(Text shown begins)
# Laue equations

In crystallography, the Laue equations relate the incoming waves to the outgoing waves in the process of diffraction by a crystal lattice. They are named after physicist Max von Laue (1879–1960). They reduce to Bragg's law.

## The Laue equations

Let $\mathbf {a} \,,\mathbf {b} \,,\mathbf {c}$ be the primitive vectors of the crystal lattice $L$ , whose atoms are located at the points $\mathbf {x} =p\,\mathbf {a} +q\,\mathbf {b} +r\,\mathbf {c}$ that are integer linear combinations of the primitive vectors.

Let $\mathbf {k} _{\mathrm {in} }$ be the wavevector of the incoming (incident) beam, and let $\mathbf {k} _{\mathrm {out} }$ be the wavevector of the outgoing (diffracted) beam. Then the vector $\mathbf {k} _{\mathrm {out} }-\mathbf {k} _{\mathrm {in} }=\mathbf {\Delta k}$ is called the scattering vector (also called transferred wavevector) and measures the change between the two wavevectors.
(Text shown ends)
Instructions to follow:
From the Laue equations text, list every quantity explicitly called a vector or wavevector, giving each one's symbol and what it represents.
(Data extracts begins)
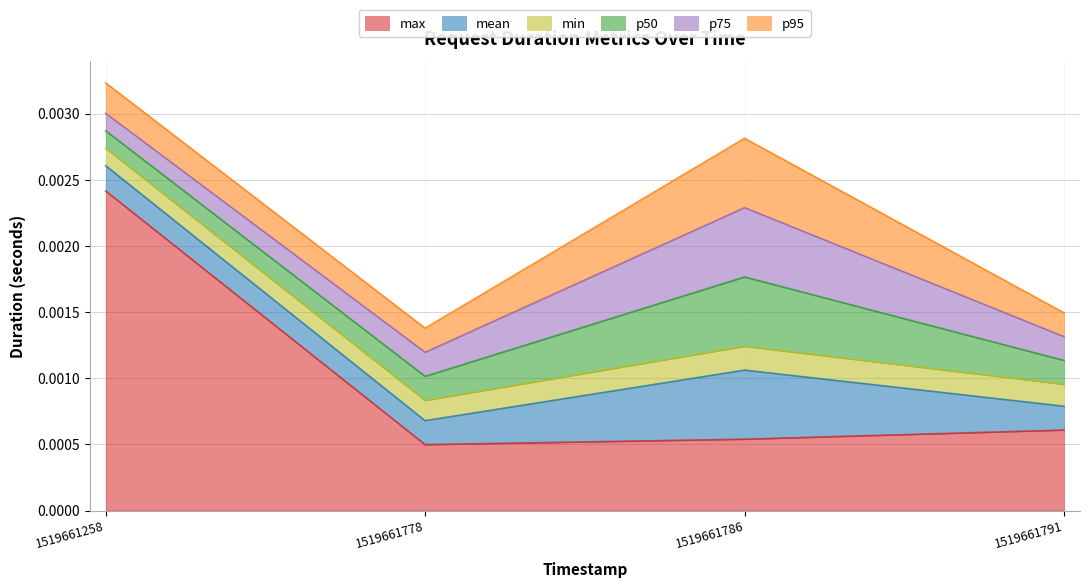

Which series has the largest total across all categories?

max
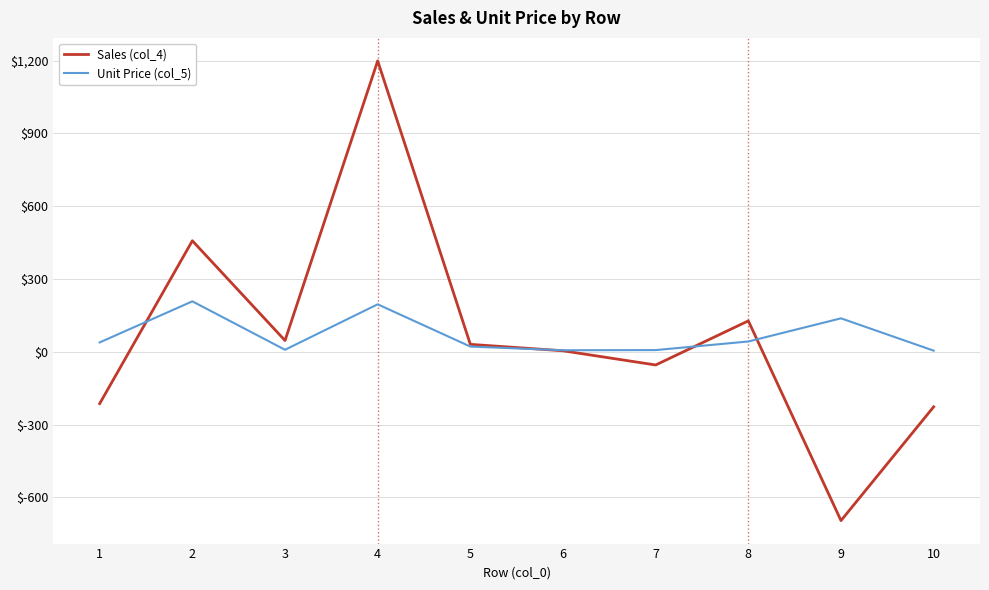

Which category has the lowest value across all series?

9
(Data extracts ends)
Result below:
- a: primitive vector of the crystal lattice L
- b: primitive vector of the crystal lattice L
- c: primitive vector of the crystal lattice L
- k_in: wavevector of the incoming (incident) beam
- k_out: wavevector of the outgoing (diffracted) beam
- Δk = k_out − k_in: scattering vector (also called transferred wavevector), which measures the change between the two wavevectors